Intervention de Jean-Yves le Drian

Réunion du mercredi 15 janvier 2020 à 16h05
Commission des affaires étrangères

Jean-Yves le Drian, ministre de l'Europe et des affaires étrangères :

Il est vrai que l'instabilité de la région rend les options disponibles plus compliquées, mais les principes restent les mêmes. Ce n'est pas la même chose en ce qui concerne les enfants – il y a là une ambiguïté que je veux lever. À la différence de leurs parents, les enfants n'ont pas choisi de rejoindre une organisation terroriste, en Irak ou en Syrie. Dans la mesure du possible, et tout en sachant que les conditions sont de plus en plus difficiles, nous faisons en sorte que les mineurs les plus vulnérables, notamment orphelins ou isolés, soient rapatriés. Cette position, qui est aussi celle de l'Allemagne et de la Belgique, par exemple, n'a pas évolué.

J'ai été interrogé sur le vote intervenu au Parlement irakien. Chacun le sait, une crise majeure est intervenue en Irak à la fin du mois de novembre, qui s'est traduite par des manifestations régulières, à Bagdad mais aussi dans le sud du pays. Cette crise dépasse les clivages confessionnels traditionnels, y compris celui qui existe entre chiites et sunnites. Ce mouvement extrêmement fort s'est arrêté après la neutralisation de Soleimani, et a débouché sur une sorte d'unanimité pour demander le départ des troupes étrangères – pour l'essentiel américaines. Cela s'est traduit par un vote au Parlement irakien, dans des conditions particulières, sur lesquelles je n'insiste pas car l'audition est publique. Nous estimons qu'en dépit des interrogations que nous pouvons avoir, il faut néanmoins prendre en considération ce vote. Par ailleurs, le Premier ministre étant démissionnaire, il n'y a plus vraiment de gouvernement : M. Abdel-Mehdi assure une transition – certes difficile. On peut également s'interroger sur la mise en oeuvre des dispositions qui ont été prises par le Parlement irakien. Il n'empêche que nous devons considérer qu'il s'agit là d'un acte politique, qui est en l'occurrence une interrogation sur la vocation de la coalition. Or il faut répéter que la vocation de la coalition est de lutter contre Daech et de se prémunir contre cette organisation, y compris pour le bien de l'Irak, car les risques de résurgence concernent d'abord l'Irak, en particulier la partie nord-ouest du pays, où la plus grande vigilance est requise.

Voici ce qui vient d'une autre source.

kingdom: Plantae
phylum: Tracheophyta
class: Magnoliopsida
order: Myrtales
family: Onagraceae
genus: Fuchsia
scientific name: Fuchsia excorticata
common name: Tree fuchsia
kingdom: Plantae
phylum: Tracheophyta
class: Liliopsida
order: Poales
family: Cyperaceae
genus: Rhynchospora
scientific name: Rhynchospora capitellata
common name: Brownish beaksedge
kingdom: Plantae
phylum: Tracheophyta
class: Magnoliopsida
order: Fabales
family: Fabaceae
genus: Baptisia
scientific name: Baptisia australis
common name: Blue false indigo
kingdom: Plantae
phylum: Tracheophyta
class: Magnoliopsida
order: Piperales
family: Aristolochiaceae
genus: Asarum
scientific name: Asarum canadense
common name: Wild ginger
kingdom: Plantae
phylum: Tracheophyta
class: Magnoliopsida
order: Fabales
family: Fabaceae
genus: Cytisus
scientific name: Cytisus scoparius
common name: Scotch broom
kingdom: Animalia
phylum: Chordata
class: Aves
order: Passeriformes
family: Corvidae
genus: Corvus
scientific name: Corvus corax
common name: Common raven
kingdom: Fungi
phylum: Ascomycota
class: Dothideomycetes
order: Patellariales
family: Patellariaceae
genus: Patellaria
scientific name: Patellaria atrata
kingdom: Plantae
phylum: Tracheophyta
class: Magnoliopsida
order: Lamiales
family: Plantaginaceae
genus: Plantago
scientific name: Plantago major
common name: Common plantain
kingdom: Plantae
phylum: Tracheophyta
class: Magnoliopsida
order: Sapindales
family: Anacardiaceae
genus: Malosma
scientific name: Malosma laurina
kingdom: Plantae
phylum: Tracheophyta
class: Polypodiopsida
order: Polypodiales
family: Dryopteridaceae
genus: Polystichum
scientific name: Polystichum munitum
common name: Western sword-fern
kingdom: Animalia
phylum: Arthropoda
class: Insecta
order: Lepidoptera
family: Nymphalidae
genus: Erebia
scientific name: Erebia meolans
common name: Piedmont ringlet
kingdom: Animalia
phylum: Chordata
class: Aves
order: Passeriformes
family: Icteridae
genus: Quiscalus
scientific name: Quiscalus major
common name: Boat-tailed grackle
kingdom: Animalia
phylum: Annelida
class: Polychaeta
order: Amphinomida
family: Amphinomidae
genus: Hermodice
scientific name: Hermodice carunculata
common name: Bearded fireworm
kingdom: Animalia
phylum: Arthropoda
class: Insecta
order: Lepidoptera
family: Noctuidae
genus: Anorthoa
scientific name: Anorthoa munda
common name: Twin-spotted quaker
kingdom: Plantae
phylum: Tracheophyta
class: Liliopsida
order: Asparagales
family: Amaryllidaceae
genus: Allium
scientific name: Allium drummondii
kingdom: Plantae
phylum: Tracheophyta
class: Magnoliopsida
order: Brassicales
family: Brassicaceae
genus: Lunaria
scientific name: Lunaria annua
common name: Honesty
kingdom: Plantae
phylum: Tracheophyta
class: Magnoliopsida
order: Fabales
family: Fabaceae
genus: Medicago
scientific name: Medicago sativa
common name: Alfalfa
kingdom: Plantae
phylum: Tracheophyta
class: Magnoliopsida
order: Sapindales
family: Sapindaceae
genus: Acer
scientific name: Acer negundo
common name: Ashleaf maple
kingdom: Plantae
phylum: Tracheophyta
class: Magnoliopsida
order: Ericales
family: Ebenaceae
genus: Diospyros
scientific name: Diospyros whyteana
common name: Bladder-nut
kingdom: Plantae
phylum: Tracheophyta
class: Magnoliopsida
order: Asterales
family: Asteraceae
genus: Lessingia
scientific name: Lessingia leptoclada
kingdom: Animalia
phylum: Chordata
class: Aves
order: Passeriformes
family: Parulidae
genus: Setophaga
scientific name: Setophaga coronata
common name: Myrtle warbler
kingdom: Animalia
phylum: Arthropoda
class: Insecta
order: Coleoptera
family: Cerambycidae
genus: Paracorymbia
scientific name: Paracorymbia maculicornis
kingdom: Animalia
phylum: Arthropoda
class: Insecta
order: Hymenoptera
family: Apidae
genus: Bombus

Je me contenterai, pour finir, d'une remarque à propos de l'Afrique, en réponse à M. David, car je crois avoir déjà répondu – au moins en partie –, dans mes propos initiaux, à ses observations. Je constate avec tristesse le sentiment anti-français. Cela dit, j'observe également qu'il ne prend pas énormément dans l'opinion publique : alors que l'on avait annoncé à Bamako une grande manifestation qui devait rassembler un million de protestataires contre la présence française destinée à lutter contre le terrorisme, on a compté seulement 800 personnes. Cela marche sur les réseaux sociaux et dans certains organes de presse, c'est un peu relayé par certaines personnes. Mais ce qui domine surtout parmi les populations du Sahel, c'est le sentiment d'insécurité. À cet égard, la force Barkhane joue un peu le rôle de bouc émissaire : « Comment se fait-il qu'il y ait de l'insécurité alors que vous êtes là ? » C'est cette fragilisation de l'opinion publique qu'il faut combattre. Le paquet qui a été validé avant-hier soir à Pau avec les quatre piliers que j'ai évoqués met fortement l'accent sur la question du développement. J'espère que cela permettra une véritable mobilisation.